In my wildest fantasies, I don’t sit broodingly across a table in an obscenely expensive restaurant watching as Jake Gyllenhaal nervously uncorks a bottle of wine, only to clear my throat as he begins to pour me a glass and say ‘I’m sorry, not for me, I’ve got aggressive stomach acid’. I guess that exchange could be done with more elegantly placed smoke and mirrors, but subtlety really isn’t my best quality - and the truth would fall out of my mouth somehow. I’d also like to note that it took me slightly too long to decide whether I should use Jake Gyllenhaal or Mads Mikkelsen as an example, like the prospect of going to dinner with either of them was a real life problem that I needed to provide with a real life solution.

I digress into oblivion. Nevertheless, my inability to keep my stomach acid under control is not cool. About eighty percent of the time the problem lies dormant, not bothering me in the slightest, but that twenty percent of time is pretty much padded out with constant moaning, a banquet of bland food that makes me want to gag and dealing with the guilt of having to be that one annoying person that can’t eat a takeaway that everyone else wants. I’m aware this isn’t a particularly interesting subject but, for some reason, I actually quite like writing about mundanity. Slow Thriller is so thrilling. Maybe I just need to get the mundane out of my system, you know, mine for gold a little bit. Get into it. 

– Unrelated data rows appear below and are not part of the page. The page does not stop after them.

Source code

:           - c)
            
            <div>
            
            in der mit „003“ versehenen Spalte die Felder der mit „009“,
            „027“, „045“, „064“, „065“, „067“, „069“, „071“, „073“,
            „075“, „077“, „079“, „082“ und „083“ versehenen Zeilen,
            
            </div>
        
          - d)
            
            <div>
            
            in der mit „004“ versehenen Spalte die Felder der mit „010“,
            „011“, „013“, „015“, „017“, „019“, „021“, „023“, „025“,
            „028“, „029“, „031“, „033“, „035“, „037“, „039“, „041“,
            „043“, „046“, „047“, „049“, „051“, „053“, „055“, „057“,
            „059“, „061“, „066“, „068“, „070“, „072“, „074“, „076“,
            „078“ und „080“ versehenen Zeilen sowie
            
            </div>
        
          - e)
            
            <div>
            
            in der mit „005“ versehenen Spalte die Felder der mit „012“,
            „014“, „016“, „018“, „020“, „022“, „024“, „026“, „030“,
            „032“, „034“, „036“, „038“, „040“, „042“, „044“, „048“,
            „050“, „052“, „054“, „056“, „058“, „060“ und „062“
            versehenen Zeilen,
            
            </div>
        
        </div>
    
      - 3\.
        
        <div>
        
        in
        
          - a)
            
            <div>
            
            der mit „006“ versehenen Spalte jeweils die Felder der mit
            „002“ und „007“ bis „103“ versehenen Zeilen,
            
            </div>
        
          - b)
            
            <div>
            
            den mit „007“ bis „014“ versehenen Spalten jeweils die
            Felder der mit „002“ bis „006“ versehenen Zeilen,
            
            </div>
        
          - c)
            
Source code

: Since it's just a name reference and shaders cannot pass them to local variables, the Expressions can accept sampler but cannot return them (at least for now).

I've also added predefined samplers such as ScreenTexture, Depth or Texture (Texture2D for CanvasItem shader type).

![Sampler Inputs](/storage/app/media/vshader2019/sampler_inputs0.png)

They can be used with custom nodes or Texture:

Probably the worst moment for me when I’m hit with bouts of stomach eating acid is having to go shopping. I have to attempt a quick ninja operation, in and out with my bland foods when, more than anything, I want to walk around in a trance thinking about what delicious things I want to eat. Recently, as I grabbed my wholemeal bread and bananas, I looked around in manic desperation. I could hear the cheese aisle beckon me, with it’s strong, crumbly cheddar and it’s soft, velvety, garlic Boursin. I have a very unhealthy obsession with cured meats, a complete sucker for saltiness and I was dreaming of these sandwiches I make; crusty thick-cut bread, lathered with mayo and layered with hastily cut cheddar, salty prosciutto and the sweetest, crunchiest plum tomatoes I can find. I am torturing myself. I am sitting her salivating like a complete idiot. I don’t know how food writers do it. I mean, even then, I was walking around the shops salivating, dreaming of shoving cheese into my mouth.

This was all before I had to run past the cake aisle. My imagination went into overdrive, I started to think I would do anything to be in Bruce Bogtrotters shoes. To feel that rich, spongy, chocolate on my tongue. Has anyone else literally ached for cake? I feel like I’m really letting you into the inner workings of my psyche right now, which is embarrassing because it’s mostly about self-doubt and cake. I’m not as mysterious as I make out... I’m just an idiot who will go after a sandwich for a weeks worth of pain.